Every line in the records below with the string "size" needs to be copied out.
Excerpted records Block Start
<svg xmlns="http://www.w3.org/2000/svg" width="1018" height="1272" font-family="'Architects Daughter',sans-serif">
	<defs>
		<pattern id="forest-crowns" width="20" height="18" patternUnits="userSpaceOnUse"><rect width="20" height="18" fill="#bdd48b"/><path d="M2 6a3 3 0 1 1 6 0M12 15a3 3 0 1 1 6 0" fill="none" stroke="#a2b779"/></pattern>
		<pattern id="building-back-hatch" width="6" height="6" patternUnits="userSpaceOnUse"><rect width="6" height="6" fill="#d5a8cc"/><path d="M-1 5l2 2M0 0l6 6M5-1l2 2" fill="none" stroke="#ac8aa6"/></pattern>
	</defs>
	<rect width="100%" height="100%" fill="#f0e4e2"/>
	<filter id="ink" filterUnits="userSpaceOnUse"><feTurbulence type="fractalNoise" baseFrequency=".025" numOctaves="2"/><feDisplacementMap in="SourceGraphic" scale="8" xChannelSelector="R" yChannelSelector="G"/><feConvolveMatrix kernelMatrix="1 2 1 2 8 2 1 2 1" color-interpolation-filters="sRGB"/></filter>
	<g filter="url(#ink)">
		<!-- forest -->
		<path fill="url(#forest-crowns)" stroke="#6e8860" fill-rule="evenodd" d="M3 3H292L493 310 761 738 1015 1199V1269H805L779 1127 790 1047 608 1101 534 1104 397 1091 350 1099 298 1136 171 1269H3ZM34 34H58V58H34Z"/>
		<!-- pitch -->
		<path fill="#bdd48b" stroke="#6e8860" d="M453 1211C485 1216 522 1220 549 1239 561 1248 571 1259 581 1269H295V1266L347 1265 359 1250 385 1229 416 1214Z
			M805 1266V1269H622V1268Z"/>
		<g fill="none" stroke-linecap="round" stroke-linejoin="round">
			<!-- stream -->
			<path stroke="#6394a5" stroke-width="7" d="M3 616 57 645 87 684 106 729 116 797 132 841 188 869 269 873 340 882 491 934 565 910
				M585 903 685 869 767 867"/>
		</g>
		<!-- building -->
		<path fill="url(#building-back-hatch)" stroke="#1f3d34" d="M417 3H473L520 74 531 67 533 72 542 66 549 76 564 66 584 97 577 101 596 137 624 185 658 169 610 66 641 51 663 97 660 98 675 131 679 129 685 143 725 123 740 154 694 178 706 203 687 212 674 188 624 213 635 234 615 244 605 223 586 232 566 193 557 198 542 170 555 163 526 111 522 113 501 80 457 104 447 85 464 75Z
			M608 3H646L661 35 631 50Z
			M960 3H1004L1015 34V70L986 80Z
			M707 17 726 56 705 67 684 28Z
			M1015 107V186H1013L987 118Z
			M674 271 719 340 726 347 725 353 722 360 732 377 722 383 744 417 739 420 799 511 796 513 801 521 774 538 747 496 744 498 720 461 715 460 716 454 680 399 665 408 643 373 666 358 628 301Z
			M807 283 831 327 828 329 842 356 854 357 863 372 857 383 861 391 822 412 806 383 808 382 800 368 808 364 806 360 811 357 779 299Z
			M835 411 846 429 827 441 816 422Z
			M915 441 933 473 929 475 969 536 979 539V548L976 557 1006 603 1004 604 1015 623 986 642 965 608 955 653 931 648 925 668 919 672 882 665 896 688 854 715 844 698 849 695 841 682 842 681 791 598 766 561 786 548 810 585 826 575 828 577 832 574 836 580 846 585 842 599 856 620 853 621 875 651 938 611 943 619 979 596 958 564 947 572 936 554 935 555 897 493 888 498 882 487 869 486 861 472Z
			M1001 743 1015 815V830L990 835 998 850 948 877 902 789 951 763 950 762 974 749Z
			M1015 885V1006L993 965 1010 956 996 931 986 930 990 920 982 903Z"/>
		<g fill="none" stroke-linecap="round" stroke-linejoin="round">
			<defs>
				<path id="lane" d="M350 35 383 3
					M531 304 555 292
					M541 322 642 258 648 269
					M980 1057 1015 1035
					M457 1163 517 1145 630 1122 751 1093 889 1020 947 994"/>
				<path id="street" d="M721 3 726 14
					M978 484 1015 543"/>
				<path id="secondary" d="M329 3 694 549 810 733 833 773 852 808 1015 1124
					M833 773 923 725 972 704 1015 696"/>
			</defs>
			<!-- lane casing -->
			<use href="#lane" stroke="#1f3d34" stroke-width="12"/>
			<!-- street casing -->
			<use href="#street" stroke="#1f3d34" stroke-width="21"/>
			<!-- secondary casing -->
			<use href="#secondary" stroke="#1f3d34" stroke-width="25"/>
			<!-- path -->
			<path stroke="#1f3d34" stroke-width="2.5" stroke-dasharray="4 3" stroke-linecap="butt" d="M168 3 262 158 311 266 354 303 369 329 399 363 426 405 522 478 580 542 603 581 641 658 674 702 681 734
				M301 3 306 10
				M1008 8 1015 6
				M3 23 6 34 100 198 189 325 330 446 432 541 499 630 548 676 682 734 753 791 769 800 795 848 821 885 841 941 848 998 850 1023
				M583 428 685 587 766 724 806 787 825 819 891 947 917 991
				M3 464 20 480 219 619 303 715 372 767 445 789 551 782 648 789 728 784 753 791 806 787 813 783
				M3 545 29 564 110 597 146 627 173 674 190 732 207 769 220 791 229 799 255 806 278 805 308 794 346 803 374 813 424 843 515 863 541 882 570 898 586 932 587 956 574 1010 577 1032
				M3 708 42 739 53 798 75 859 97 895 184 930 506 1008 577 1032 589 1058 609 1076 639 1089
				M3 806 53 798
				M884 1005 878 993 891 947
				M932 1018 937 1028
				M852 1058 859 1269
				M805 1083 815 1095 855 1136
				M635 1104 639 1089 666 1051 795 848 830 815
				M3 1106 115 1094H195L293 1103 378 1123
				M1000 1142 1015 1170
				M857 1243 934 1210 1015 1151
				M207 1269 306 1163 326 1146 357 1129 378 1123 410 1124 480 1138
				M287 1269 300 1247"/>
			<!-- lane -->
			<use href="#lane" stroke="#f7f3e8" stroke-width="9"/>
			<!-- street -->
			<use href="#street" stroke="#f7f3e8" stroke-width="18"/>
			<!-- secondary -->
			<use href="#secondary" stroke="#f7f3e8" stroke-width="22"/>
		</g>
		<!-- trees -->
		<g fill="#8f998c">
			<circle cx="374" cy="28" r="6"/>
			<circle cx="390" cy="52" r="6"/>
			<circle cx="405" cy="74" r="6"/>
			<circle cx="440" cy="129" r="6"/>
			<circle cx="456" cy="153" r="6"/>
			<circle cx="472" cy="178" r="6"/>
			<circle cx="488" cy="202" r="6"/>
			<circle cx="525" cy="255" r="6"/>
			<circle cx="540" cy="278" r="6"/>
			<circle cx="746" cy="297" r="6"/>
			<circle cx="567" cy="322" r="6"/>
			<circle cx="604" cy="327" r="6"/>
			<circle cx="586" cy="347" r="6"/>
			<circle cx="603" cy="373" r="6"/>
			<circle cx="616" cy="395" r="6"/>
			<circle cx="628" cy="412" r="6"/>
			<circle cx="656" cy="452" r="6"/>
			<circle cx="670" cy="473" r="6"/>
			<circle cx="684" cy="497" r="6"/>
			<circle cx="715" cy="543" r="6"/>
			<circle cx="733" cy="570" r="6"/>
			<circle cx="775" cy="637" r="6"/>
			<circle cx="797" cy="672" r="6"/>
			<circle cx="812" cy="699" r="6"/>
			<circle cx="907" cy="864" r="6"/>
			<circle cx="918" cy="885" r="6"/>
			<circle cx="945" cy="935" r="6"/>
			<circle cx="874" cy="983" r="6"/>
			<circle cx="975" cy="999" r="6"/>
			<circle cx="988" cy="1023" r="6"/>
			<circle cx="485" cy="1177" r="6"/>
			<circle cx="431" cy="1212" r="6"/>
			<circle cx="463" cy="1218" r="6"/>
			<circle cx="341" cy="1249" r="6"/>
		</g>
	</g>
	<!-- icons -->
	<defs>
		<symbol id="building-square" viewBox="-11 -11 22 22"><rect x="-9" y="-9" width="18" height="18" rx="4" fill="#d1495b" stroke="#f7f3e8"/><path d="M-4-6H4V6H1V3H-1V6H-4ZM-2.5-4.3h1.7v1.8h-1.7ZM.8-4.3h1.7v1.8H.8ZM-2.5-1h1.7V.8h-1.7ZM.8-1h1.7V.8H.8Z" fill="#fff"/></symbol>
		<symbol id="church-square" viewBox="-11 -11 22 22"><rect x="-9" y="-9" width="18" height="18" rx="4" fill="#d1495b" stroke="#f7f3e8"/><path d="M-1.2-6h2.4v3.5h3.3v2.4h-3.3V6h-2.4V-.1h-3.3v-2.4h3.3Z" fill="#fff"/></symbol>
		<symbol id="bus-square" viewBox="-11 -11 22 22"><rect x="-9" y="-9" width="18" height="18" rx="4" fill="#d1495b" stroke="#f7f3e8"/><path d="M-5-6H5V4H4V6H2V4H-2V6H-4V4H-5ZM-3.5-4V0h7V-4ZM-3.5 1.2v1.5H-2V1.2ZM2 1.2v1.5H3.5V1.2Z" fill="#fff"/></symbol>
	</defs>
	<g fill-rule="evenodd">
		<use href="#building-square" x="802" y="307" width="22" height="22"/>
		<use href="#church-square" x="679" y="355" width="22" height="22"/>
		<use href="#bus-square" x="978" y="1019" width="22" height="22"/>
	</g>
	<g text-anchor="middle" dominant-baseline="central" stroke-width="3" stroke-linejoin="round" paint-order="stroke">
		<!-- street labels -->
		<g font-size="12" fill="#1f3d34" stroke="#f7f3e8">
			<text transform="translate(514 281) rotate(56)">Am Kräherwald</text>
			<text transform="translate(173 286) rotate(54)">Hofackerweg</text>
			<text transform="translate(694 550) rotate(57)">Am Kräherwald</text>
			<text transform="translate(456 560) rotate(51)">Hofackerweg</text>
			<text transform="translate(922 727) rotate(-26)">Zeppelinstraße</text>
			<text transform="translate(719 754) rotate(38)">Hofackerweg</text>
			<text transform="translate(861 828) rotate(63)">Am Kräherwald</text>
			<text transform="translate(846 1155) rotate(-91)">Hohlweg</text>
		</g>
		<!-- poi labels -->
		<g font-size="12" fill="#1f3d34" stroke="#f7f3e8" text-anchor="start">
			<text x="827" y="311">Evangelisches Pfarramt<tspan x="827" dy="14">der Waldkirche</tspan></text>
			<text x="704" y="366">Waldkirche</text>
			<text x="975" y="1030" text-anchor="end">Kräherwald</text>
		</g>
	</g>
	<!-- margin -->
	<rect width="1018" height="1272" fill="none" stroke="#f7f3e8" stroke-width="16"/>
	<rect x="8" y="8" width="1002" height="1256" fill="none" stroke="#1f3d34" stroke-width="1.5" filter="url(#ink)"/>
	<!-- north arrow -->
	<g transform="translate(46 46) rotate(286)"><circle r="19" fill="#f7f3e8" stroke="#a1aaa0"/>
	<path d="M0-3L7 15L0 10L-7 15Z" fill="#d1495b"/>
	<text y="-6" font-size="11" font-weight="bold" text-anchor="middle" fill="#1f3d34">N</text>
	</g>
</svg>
Excerpted records Block End
- _Solution for this problem_:
		<g font-size="12" fill="#1f3d34" stroke="#f7f3e8">
		<g font-size="12" fill="#1f3d34" stroke="#f7f3e8" text-anchor="start">
	<text y="-6" font-size="11" font-weight="bold" text-anchor="middle" fill="#1f3d34">N</text>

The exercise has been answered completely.